18.5.11

O (ECO)PONTO FINAL

Ficou a observar à distância que o tempo lhe permitia aquele passado que desconhecia quando estava presente naquilo que acreditava ser o princípio de imensos amanhãs.

Percebeu o que não percebia por entre o breu do que lhe dizia a imagem distorcida pelo calor da sua paixão assolapada, a cegueira que cobria os ângulos menos bons destapada pela poeira que entretanto assentou.

Ficou a ver o quanto lhe passou ao lado naquele tempo falsificado pelas emoções que transcendiam as desilusões no confronto directo, o olhar mais atento sobre os pormenores desconexos que a lógica desarmada pelos sentimentos complexos impedia de descortinar por entre a realidade paralela para lá do véu pintado da cor do céu despido das nuvens que afinal já o cobriam então.

Ficou a olhar, vendado o coração, as imagens que conseguira conservar desse tempo até chegar ao momento em que a mente lhe recomendou a abordagem ecológica, a reciclagem psicológica de todos os detritos acumulados.

Passou, então, a colocar cada imagem, cada emoção, no seu devido lugar.
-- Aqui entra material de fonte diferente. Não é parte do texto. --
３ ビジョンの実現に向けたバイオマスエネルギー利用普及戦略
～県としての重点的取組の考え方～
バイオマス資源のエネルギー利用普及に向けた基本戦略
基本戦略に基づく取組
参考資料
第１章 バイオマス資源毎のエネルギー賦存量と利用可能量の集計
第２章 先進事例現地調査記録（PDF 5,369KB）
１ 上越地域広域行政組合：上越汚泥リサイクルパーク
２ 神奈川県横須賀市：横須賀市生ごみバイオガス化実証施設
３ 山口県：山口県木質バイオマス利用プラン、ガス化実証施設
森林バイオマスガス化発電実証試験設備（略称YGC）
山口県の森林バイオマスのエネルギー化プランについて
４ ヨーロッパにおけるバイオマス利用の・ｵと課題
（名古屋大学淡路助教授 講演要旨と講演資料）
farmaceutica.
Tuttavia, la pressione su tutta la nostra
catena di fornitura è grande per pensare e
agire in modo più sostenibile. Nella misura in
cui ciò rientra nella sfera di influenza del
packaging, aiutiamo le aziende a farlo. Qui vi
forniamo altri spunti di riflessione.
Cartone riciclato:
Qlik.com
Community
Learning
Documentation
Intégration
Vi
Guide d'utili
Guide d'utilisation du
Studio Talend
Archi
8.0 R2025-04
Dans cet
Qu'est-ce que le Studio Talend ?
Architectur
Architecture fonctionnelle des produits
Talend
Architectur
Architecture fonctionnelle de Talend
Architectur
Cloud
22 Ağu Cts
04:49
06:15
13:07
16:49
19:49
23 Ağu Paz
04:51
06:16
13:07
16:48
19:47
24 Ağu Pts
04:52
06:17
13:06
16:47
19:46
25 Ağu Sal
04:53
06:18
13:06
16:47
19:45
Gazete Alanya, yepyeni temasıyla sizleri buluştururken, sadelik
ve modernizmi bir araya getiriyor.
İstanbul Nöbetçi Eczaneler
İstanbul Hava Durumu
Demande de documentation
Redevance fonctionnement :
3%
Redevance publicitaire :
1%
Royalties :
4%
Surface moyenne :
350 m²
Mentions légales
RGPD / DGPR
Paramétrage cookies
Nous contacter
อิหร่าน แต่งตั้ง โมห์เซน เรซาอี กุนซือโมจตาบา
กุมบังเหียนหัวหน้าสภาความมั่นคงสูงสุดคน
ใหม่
Espaços imaginários pintados nos tons necessários para distinguir o lugar mais indicado para despejar o que apenas atrapalhava a arrecadação atafulhada com caixas de papelão poeirentas.

Despejou no contentor verde os cacos do amor de verdade que afinal apenas sonhou e depois dirigiu-se ao amarelo para lá deixar cada imagem que percebia não passar de uma embalagem para presentes envenenados, para momentos condenados pela sua autenticidade de loja do chinês, plásticos baratos dos quais se desfez com enorme alívio interior, pintados com tintas tão tóxicas que faziam lacrimejar como cebolas aquele olhar de crocodilo que sorria para a objectiva fotográfica da memória que lhe permitia agora entender toda a história como uma fantasia juvenil que rasgava para dentro do espaço azul, o papel secundário, o mesmo que lhe merecia quem achava que podia escolher o elenco a seu bel-prazer e o guião gatafunhado com frases de um amor inventado à medida de um ciúme que dava jeito como um magneto instalado no peito para manter interessado um outro alvo qualquer do seu coração de metal e para manter as aparências que disfarçavam as evidências de uma natureza batoteira, profundamente desleal.

7 comentários:

São Rosas disse...

Fixe para o nosso blog. Tem poucas vírgulas.

Kikas disse...

A gente nem dá pela falta das vírgulas, tal é a abundância da qualidade.
Absolutamente soberbo, este texto e eu, que sou uma grande invejosa, até roí as unhas por não ser capaz de descrever os meus amores e muito menos reciclá-los. Comigo, vão directamente para o lixo comum em correio ordinário, sem direito a devolução.

São Rosas disse...

Envia-los de um apartado?

Kikas disse...

É do apartado da p**a que o p***u, com asteriscos armadilhados!

shark disse...

Sãozinha, andas mesmo desertinha de ver a malta à paulada com pontos de exclamação...
:)

shark disse...

Quase corei, Kikas, perante tão intenso elogio.
E gostei da tua versão "prá puta que os pariu".
:)

São Rosas disse...

C*******s vos f***m, que sois tão asneirentos!